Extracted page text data
--- --- ---

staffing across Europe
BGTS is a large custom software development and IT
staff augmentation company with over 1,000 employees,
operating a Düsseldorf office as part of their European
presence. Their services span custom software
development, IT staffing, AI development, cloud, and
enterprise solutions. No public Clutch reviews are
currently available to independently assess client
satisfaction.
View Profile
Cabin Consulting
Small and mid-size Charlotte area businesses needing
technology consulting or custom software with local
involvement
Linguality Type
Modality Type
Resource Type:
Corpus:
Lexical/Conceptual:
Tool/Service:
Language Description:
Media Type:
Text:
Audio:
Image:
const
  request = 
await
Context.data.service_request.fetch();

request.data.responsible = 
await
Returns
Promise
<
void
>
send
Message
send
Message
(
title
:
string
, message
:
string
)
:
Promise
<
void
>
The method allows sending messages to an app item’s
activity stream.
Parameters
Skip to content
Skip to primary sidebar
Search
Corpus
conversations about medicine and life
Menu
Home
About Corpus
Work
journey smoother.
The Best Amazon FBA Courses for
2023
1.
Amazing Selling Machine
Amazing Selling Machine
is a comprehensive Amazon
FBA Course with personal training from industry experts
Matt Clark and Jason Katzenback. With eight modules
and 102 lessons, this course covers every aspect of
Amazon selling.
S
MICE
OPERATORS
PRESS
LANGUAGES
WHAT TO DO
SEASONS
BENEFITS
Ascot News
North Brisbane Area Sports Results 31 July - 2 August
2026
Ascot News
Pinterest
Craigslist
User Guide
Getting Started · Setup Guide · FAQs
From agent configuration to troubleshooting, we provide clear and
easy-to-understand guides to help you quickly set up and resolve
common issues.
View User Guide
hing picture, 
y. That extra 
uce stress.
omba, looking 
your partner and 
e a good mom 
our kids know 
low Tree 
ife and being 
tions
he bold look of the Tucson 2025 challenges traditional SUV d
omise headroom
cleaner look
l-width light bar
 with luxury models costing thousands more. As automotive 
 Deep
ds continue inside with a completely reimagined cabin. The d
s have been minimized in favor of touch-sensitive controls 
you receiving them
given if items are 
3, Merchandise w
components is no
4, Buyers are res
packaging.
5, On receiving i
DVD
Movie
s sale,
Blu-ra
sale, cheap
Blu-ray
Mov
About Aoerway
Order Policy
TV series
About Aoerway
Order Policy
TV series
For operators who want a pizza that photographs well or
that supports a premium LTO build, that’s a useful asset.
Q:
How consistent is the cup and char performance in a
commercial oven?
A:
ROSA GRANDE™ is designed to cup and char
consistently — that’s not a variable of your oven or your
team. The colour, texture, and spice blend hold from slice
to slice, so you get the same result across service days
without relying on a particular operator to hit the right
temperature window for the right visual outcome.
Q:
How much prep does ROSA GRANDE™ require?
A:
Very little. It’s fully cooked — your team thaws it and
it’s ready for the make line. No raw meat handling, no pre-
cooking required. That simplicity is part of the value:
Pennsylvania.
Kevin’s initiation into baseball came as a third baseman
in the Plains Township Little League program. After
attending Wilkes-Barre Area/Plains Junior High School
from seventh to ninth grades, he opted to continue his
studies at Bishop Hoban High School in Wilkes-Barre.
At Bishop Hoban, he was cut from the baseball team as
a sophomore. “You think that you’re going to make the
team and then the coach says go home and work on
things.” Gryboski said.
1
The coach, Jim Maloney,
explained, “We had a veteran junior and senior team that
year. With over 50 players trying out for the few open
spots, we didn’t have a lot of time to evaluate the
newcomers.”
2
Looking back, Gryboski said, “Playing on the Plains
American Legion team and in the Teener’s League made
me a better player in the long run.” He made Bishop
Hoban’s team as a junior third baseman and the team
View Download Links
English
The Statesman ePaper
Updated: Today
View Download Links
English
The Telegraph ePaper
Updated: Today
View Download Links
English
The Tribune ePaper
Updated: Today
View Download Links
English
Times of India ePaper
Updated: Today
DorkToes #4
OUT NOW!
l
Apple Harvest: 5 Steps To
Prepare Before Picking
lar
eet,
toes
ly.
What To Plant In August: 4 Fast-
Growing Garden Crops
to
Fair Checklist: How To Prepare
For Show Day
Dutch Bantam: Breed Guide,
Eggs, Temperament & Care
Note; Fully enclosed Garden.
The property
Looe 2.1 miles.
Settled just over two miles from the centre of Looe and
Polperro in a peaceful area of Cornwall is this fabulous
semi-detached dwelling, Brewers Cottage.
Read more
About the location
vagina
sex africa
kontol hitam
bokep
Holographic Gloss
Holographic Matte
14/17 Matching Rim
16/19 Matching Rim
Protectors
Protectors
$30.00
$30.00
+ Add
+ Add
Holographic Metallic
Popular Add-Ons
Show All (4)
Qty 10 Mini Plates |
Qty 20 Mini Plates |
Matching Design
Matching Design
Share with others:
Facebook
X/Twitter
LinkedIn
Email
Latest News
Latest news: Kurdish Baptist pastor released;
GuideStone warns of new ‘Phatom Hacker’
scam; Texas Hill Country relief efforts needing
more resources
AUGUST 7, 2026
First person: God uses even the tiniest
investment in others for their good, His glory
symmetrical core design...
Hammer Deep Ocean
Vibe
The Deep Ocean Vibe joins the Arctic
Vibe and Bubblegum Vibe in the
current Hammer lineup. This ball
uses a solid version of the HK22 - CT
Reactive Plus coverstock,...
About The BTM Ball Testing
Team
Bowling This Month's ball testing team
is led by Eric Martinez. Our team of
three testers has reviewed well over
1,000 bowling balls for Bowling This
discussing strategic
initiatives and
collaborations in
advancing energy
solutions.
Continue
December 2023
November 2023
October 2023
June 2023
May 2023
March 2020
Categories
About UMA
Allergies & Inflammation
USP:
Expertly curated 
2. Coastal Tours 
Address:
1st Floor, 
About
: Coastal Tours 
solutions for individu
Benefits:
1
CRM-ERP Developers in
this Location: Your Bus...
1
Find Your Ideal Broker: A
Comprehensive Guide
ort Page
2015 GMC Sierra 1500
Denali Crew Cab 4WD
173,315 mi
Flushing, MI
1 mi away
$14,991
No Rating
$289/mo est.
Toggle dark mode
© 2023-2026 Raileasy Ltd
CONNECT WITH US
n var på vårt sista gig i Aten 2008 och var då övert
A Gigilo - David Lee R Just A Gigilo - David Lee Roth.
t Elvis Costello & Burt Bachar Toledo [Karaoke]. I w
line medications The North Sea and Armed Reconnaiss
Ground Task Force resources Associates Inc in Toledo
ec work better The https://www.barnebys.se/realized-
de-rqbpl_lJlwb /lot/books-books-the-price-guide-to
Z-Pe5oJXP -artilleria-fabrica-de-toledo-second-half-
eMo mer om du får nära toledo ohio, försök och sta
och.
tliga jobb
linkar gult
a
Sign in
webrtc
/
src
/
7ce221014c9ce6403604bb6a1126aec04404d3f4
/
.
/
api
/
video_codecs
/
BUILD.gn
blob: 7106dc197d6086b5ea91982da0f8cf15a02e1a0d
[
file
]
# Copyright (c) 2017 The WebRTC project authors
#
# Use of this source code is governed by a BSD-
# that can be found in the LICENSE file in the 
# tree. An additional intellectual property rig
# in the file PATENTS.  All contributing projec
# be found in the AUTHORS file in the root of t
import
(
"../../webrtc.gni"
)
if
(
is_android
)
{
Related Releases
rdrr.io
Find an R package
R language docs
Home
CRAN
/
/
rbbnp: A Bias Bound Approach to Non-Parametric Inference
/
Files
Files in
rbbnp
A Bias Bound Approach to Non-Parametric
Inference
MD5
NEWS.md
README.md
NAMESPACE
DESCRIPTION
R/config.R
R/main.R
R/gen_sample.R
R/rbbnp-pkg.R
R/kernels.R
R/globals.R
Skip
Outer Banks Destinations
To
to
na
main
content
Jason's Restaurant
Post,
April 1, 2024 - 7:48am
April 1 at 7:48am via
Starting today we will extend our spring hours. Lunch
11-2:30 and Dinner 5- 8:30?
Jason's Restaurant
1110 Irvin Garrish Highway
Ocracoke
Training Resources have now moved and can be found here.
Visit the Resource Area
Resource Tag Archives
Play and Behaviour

--- --- ---

## Task to carry out:
The answer must consist of each line from the entries that contains the string "Garden".

## Answer space:
Growing Garden Crops
Note; Fully enclosed Garden.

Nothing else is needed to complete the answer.